The tasks:
1/ In the banking regulation passage, what percentage of liabilities due on demand or within one month must banks in Hong Kong hold as qualifying liquefiable assets?
2/ Carry on the banking regulation passage, picking up right after its final sentence.

The capital requirement sets a framework on how banks must handle their capital in relation to their assets. Internationally, the Bank for International Settlements' Basel Committee on Banking Supervision influences each country's capital requirements. In 1988, the Committee decided to introduce a capital measurement system commonly referred to as Basel I. The latest capital adequacy framework is commonly known as Basel III. This updated framework is intended to be more risk sensitive than the original one, but is also a lot more complex.

===Reserve requirement===

The reserve requirement sets the minimum reserves each bank must hold to demand deposits and banknotes. This type of regulation has lost the role it once had, as the emphasis has moved toward capital adequacy, and in many countries there is no minimum reserve ratio. The purpose of minimum reserve ratios is liquidity rather than safety. An example of a country with a contemporary minimum reserve ratio is Hong Kong, where banks are required to maintain 25% of their liabilities that are due on demand or within 1 month as qualifying liquefiable assets.

Reserve requirements have also been used in the past to control the stock of banknotes and/or bank deposits. Required reserves have at times been gold, central bank banknotes or deposits, and foreign currency.

===Corporate governance===
Corporate governance requirements are intended to encourage the bank to be well managed, and is an indirect way of achieving other objectives. As many banks are relatively large, and with many divisions, it is important for management to maintain a close watch on all operations. Investors and clients will often hold higher management accountable for missteps, as these individuals are expected to be aware of all activities of the institution. Some of these requirements may include:
- to be a body corporate (i.e. not an individual, a partnership, trust or other unincorporated entity)
- to be incorporated locally, and/or to be incorporated under as a particular type of body corporate, rather than being incorporated in a foreign jurisdiction
- to have a minimum number of directors
- to have an organizational structure that includes various offices and officers, e.g. corporate secretary, treasurer/CFO, auditor, Asset Liability Management Committee, Privacy Officer, Compliance Officer etc. Also the officers for those offices may need to be approved persons, or from an approved class of persons
- to have a constitution or articles of association that is approved, or contains or does not contain particular clauses, e.g. clauses that enable directors to act other than in the best interests of the company (e.g. in the interests of a parent company) may not be allowed.

===Financial reporting and disclosure requirements===
Among the most important regulations that are placed on banking institutions is the requirement for disclosure of the bank's finances. Particularly for banks that trade on the public market, in the US for example the Securities and Exchange Commission (SEC) requires management to prepare annual financial statements according to a financial reporting standard, have them audited, and to register or publish them. Often, these banks are even required to prepare more frequent financial disclosures, such as Quarterly Disclosure Statements. The Sarbanes–Oxley Act of 2002 outlines in detail the exact structure of the reports that the SEC requires.

Data section:

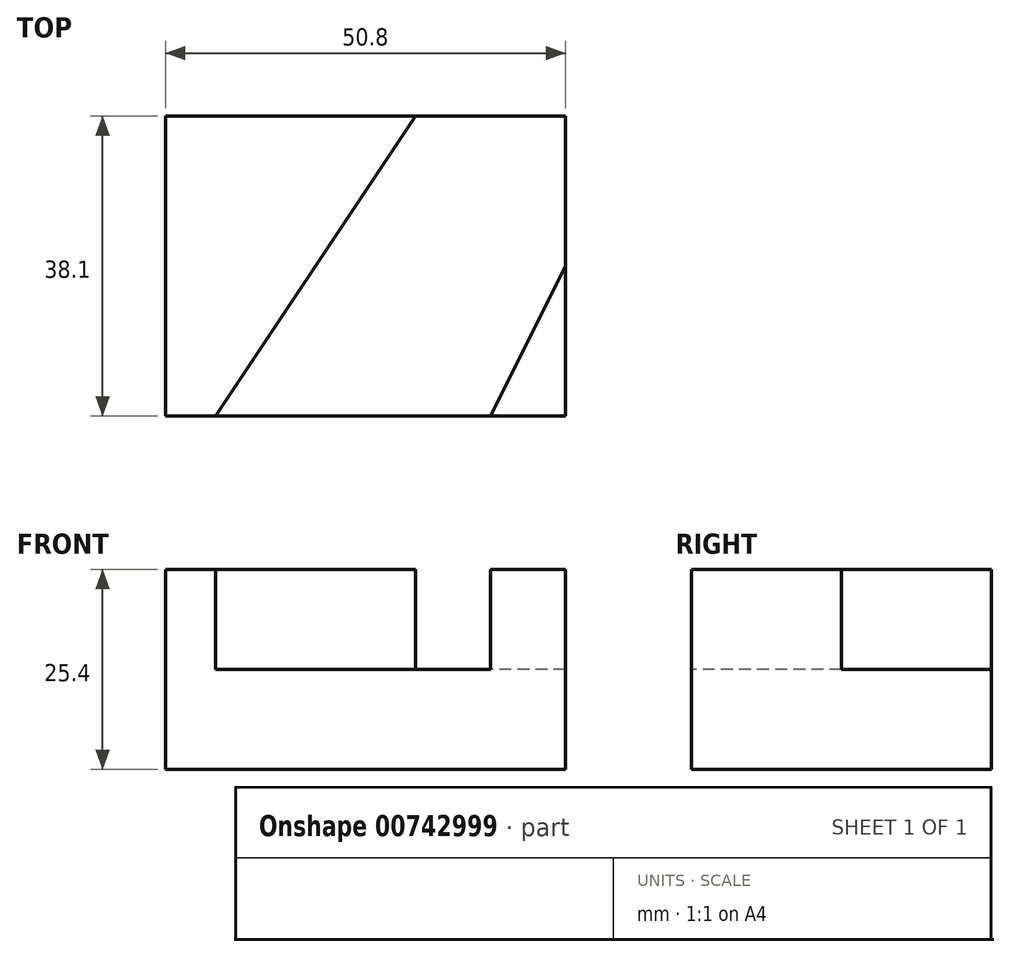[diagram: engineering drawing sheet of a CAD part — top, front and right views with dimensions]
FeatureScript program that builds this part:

Answers provided:
1/ 25%

2/
In addition to preparing these statements, the SEC also stipulates that directors of the bank must attest to the accuracy of such financial disclosures. Thus, included in their annual reports must be a report of management on the company's internal control over financial reporting. The internal control report must include: a statement of management's responsibility for establishing and maintaining adequate internal control over financial reporting for the company; management's assessment of the effectiveness of the company's internal control over financial reporting as of the end of the company's most recent fiscal year; a statement identifying the framework used by management to evaluate the effectiveness of the company's internal control over financial reporting; and a statement that the registered public accounting firm that audited the company's financial statements included in the annual report has issued an attestation report on management's assessment of the company's internal control over financial reporting. Under the new rules, a company is required to file the registered public accounting firm's attestation report as part of the annual report. Furthermore, the SEC added a requirement that management evaluate any change in the company's internal control over financial reporting that occurred during a fiscal quarter that has materially affected, or is reasonably likely to materially affect, the company's internal control over financial reporting.

===Credit rating requirement===
Banks may be required to obtain and maintain a current credit rating from an approved credit rating agency, and to disclose it to investors and prospective investors. Also, banks may be required to maintain a minimum credit rating. These ratings are designed to provide color for prospective clients or investors regarding the relative risk that one assumes when engaging in business with the bank. The ratings reflect the tendencies of the bank to take on high risk endeavors, in addition to the likelihood of succeeding in such deals or initiatives. The rating agencies that banks are most strictly governed by, referred to as the "Big Three" are the Fitch Group, Standard and Poor's and Moody's. These agencies hold the most influence over how banks (and all public companies) are viewed by those engaged in the public market. Following the 2008 financial crisis, many economists have argued that these agencies face a serious conflict of interest in their core business model. Clients pay these agencies to rate their company based on their relative riskiness in the market. The question then is, to whom is the agency providing its service: the company or the market?

European financial economics experts – notably the World Pensions Council (WPC) have argued that European powers such as France and Germany pushed dogmatically and naively for the adoption of Basel II, adopted in 2005, transposed in European Union law through the Capital Requirements Directive (CRD). In essence, they forced European banks, and, more importantly, the European Central Bank itself, to rely more than ever on the standardized assessments of "credit risk" marketed aggressively by two US credit rating agencies – Moody's and S&P, thus using public policy and ultimately taxpayers' money to strengthen anti-competitive duopolistic practices akin to exclusive dealing. Ironically, European governments have abdicated most of their regulatory authority in favor of a non-European, highly deregulated, private cartel.

===Large exposures restrictions===
Banks may be restricted from having imprudently large exposures to individual counterparties or groups of connected counterparties. Such limitation may be expressed as a proportion of the bank's assets or equity, and different limits may apply based on the security held and/or the credit rating of the counterparty. Restricting disproportionate exposure to high-risk investment prevents financial institutions from placing equity holders' (as well as the firm's) capital at an unnecessary risk.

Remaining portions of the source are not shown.